- _Challenge a_
In the essay on French politeness, how do friends figure out who called when the writer leaves the message "Bonjour, c'est moi!"?

- _Reading passage_
------------------------------------
It's been 20-some years since I've lived in France and over time I've come to appreciate and revel in the quality and philosophy of life so precious to those born into the culture.
Still. . . There are those petite acts of politesse that don't come naturally to me and one in particular makes me uncomfortable. Just for fun I thought I would share these personal quirks with you. I do not rebel against them mind you, nor have they become reflexes, I perform the"rituals" because they are considered correct and I do not wish to offend unnecessarily.
My TOP 10 Challenges:
1.) Bonjour et Au revoir: You may know that one is supposed to say those words upon entering and exiting a boutique where under normal circumstances I like to keep a low profile. But the greetings don't stop there: You're supposed to say hello and goodbye in the waiting rooms of doctors, lawyers and similar situations which entail entering a room full of strangers all by yourself. (This is the one that makes me uncomfortable. I like to slither in unnoticed.)
2.) Answering machines: I hate leaving messages in English, but in French I get all discombobulated. Sometimes I just say "Bonjour, c'est moi!" and friends figure out who called by my accent.
------------------------------------
- _Data shown_

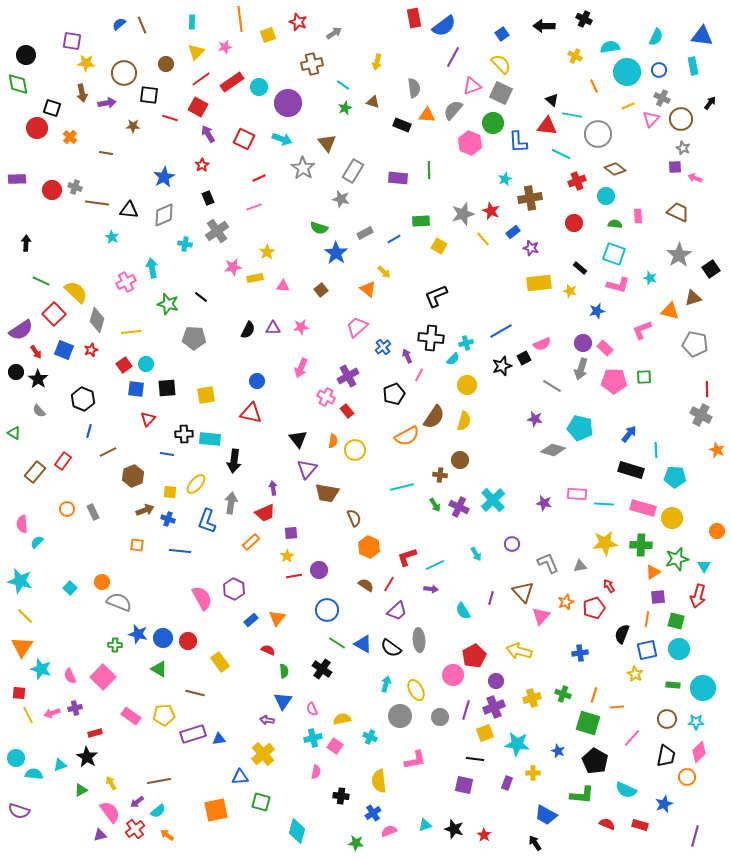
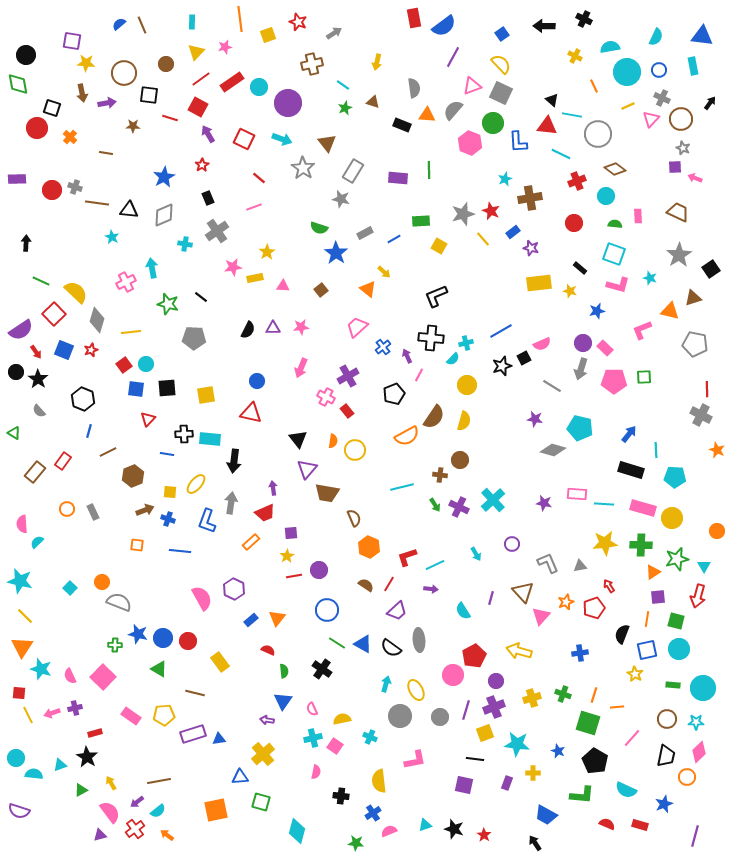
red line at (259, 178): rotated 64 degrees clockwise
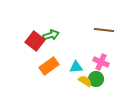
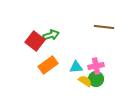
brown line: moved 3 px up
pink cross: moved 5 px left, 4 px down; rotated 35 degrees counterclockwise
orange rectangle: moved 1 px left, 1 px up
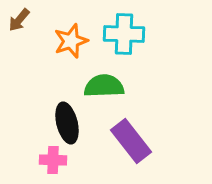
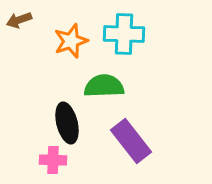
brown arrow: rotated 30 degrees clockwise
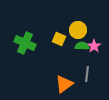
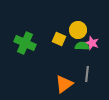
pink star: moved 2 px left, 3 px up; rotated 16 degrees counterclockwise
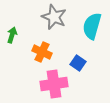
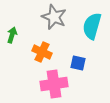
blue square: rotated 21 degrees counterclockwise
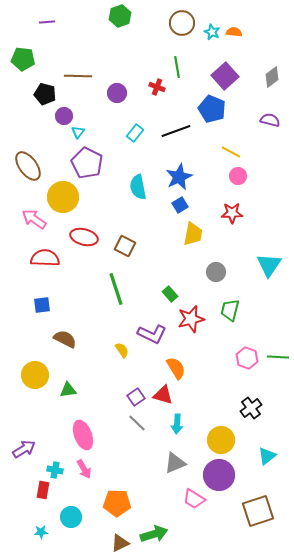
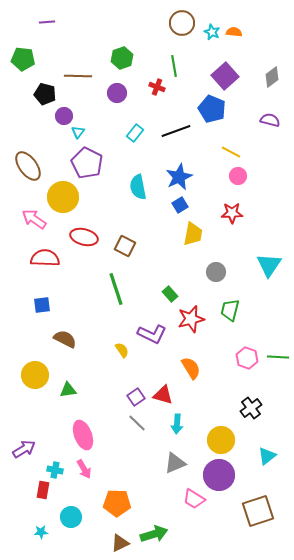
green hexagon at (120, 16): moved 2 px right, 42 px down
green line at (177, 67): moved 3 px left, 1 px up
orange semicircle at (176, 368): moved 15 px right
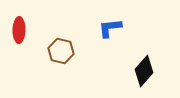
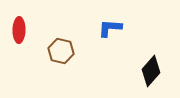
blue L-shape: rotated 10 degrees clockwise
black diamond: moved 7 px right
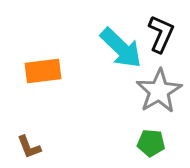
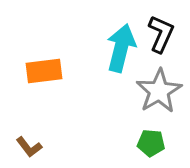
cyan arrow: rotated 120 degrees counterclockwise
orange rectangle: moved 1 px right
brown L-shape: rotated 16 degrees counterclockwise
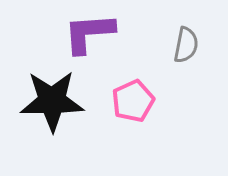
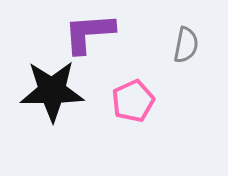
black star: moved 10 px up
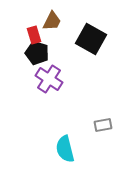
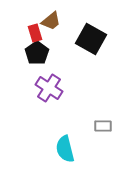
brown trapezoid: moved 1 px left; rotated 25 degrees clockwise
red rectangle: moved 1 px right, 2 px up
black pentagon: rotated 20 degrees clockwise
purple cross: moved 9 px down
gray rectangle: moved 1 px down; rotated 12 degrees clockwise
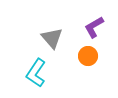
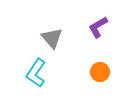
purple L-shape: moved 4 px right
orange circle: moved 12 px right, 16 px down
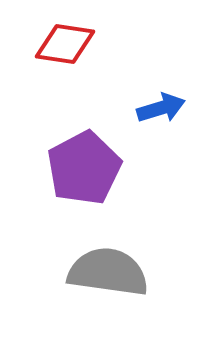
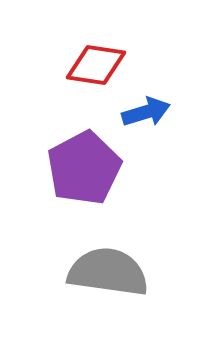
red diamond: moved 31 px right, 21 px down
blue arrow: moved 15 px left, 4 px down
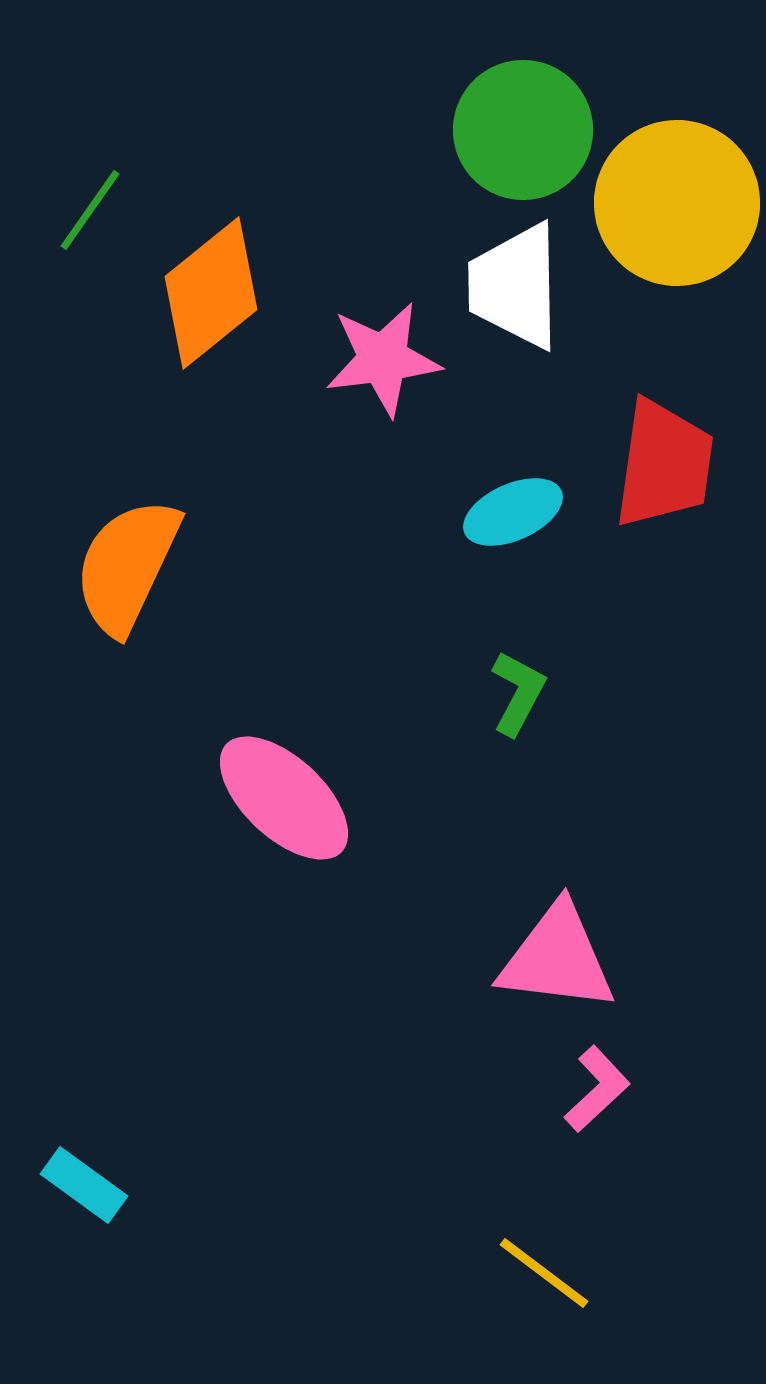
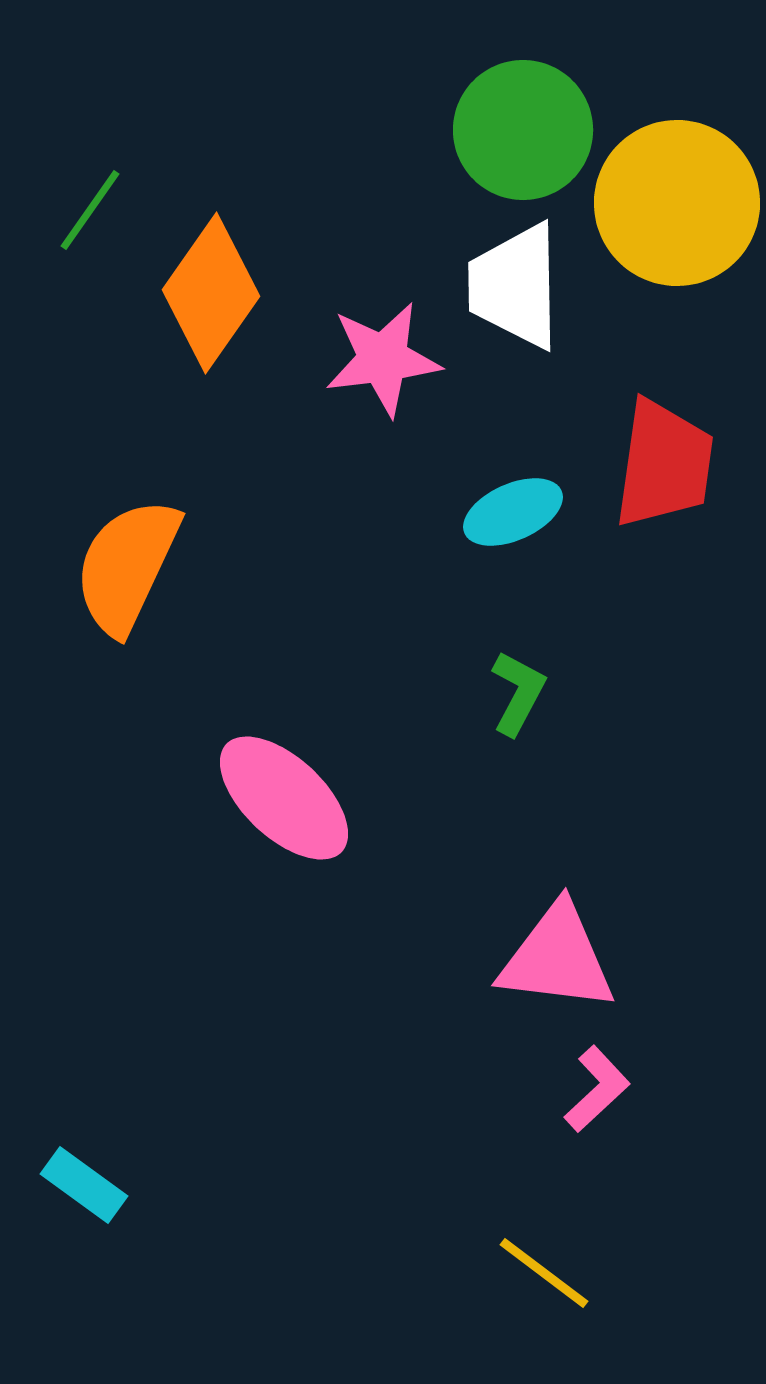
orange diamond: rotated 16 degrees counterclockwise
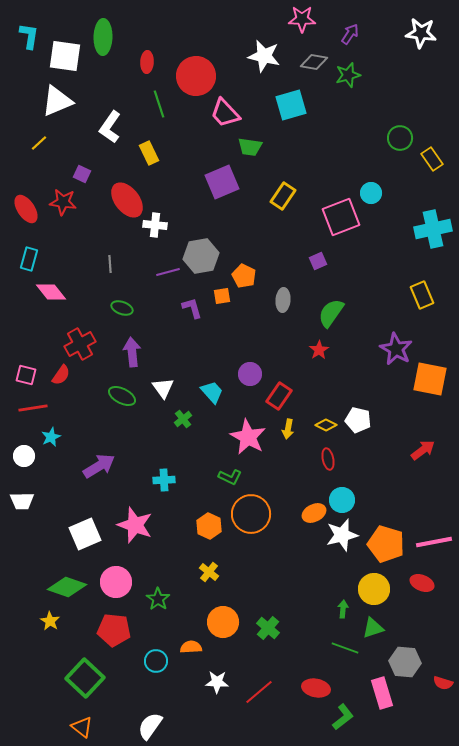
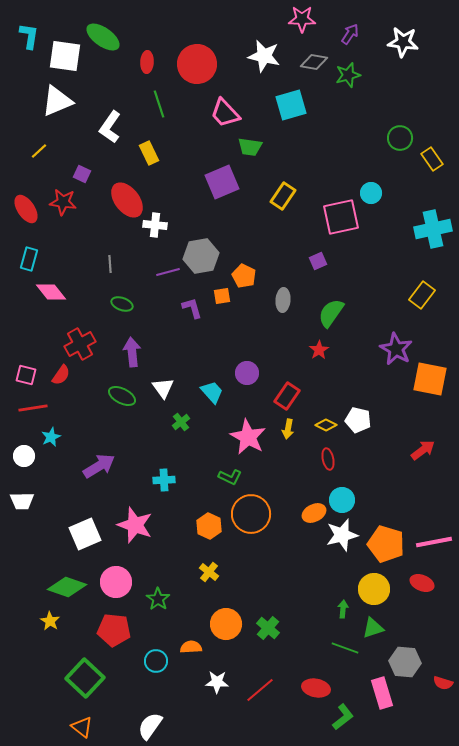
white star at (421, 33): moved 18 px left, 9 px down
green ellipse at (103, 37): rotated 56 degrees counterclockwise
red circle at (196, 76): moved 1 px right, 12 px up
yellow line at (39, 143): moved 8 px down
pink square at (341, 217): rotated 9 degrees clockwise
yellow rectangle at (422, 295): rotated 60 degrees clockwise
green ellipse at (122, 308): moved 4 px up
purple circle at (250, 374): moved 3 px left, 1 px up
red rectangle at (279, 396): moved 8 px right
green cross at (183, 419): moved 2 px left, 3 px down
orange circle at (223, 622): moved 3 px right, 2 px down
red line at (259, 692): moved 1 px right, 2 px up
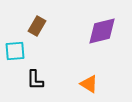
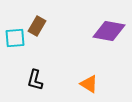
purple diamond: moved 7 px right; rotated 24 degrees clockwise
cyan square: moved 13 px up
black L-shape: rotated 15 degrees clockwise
------------------------------------
- _Challenge b_
Format the part of the records that opens with the line containing "brown arrow: rotated 30 degrees clockwise" and closes with the line containing "black diamond: moved 7 px right" as a JSON list of strings, one string per line. Omit the pictures.

- _Complete answer a_
They figure it out from the writer's accent.

- _Complete answer b_
[
  "brown arrow: rotated 30 degrees clockwise",
  "pink star: moved 2 px left, 3 px up; rotated 16 degrees counterclockwise",
  "blue square: rotated 21 degrees counterclockwise",
  "green hexagon at (120, 16): moved 2 px right, 42 px down",
  "green line at (177, 67): moved 3 px left, 1 px up",
  "orange semicircle at (176, 368): moved 15 px right",
  "blue L-shape: rotated 10 degrees clockwise",
  "black diamond: moved 7 px right"
]